The NYSE, and its European partner Euronext, are traded every day under the ticker symbol NYX. If you bought $100 of NYX at the start of the year, you now have $89. If you did it five years ago, you now have less than $25.
Holders of Nasdaq stock, traded as NDAQ, have not fared much better. Since January you'd be down to $95.80 on $100 in NDAQ, and over five years you'd be down to $57.
On the surface this all seems wrong. While 2008 was an annus horribilus, profits have returned, and for all of 2011 NYX had revenues of $4.3 billion, taking $619 million to the bottom line. That's about in line with 2010. There's even a dividend of 30 cents a quarter, which means a yield of 5.16%!
But beneath the surface things are not good, and that yield is under real threat. The September quarter's profits fell 42%, to $124 million from $165 million, which the exchange blamed on lower trading volume. They were, frankly, hit by Europe, and about half that earnings reduction can be explained by the falling Euro and Pound.

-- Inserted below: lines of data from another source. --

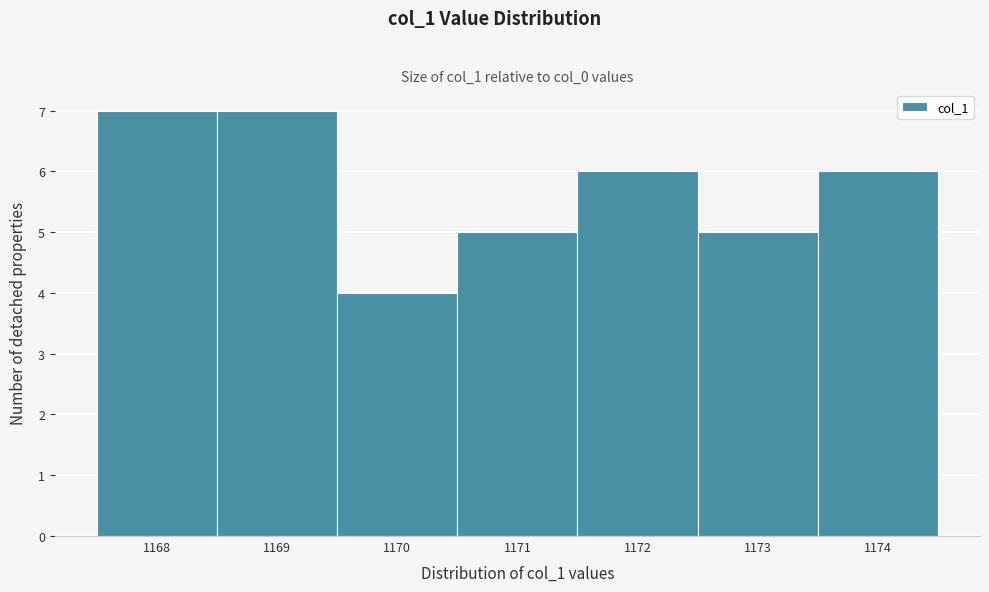

Reading left to right, extract all data points from this chart.

7	7	4	5	6	5	6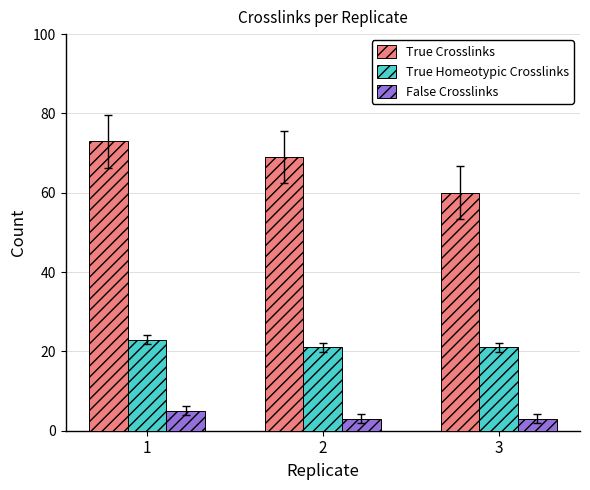

What is the highest value of the True Homeotypic Crosslinks series?

23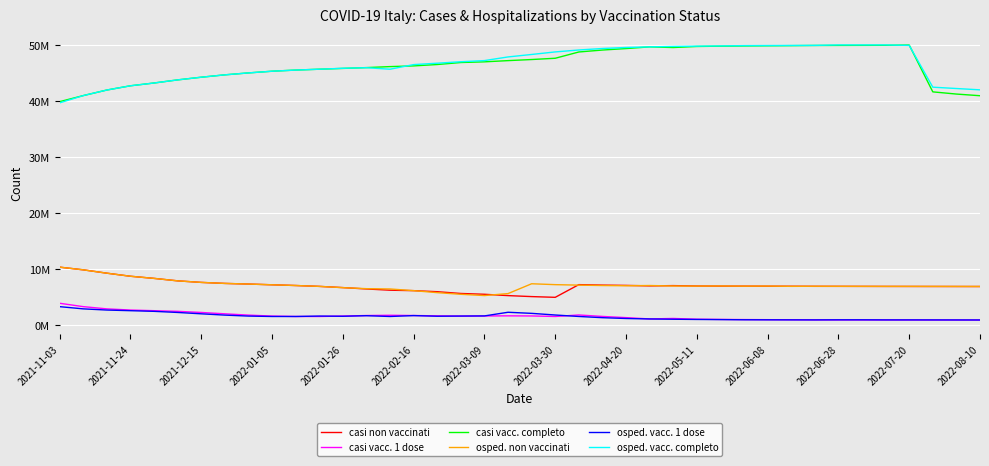

True or false: casi vacc. completo and osped. vacc. 1 dose intersect in this chart.

False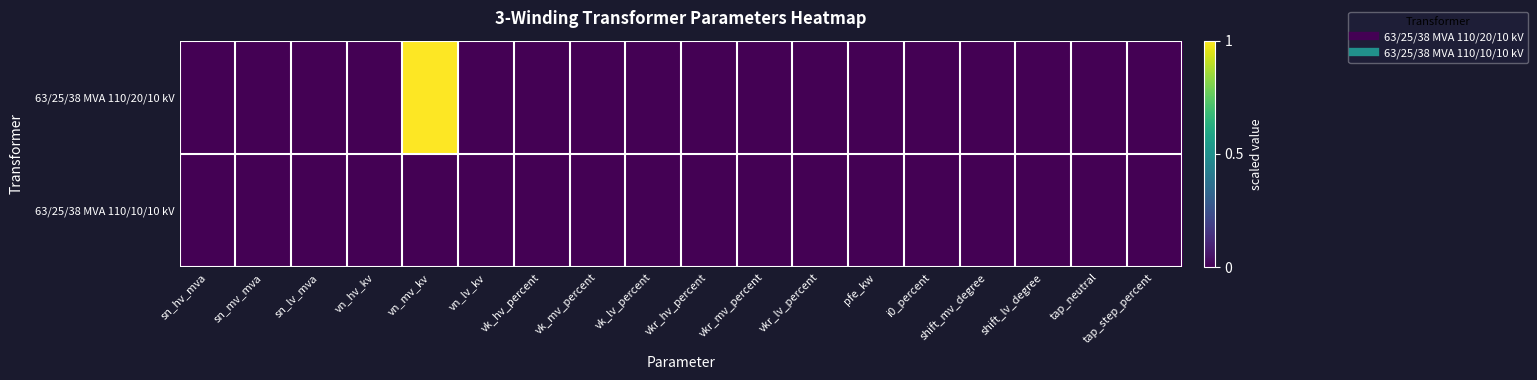

What is the greatest value displayed?

1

If that were all that was going on you might write it off as a one-off, but that's not all that's going on. The company's Project 14, in which it is trying to slash $250 million/year in expenses over the next two years, looks like a fiasco, and the recent floods have to knock those goals back at least a quarter. Yesterday's complete market fail - 216 stocks failed to close - shows that the technology platform has not kept up.
The company insists the new Universal Trading System will work fine, but the NYSE is not the only place you can trade these stocks. There is competition, and one trader called what happened yesterday "almost a non-event" and hidden within stories of the glitch is the fact that the company is losing market share in what it does.
NYX CEO Duncan Niederauer has been at his post since December, 2007, and was praised throughout the last week as a hero of the Sandy recovery, for losing only two days of trading. But measured just as a CEO, against other CEOs running other companies, it's time to admit that his reign has been a failure, and wonder what comes next.
My own view is that the company's attachment to its own self-image, and its trading floor, has not kept up with the changing technology landscape. It's a victim of its own hubris and should act as a regulator, not a corporate entity at all. Because as a company it's a fail whale -- not quite Groupon (NASDAQ:GRPN) but close.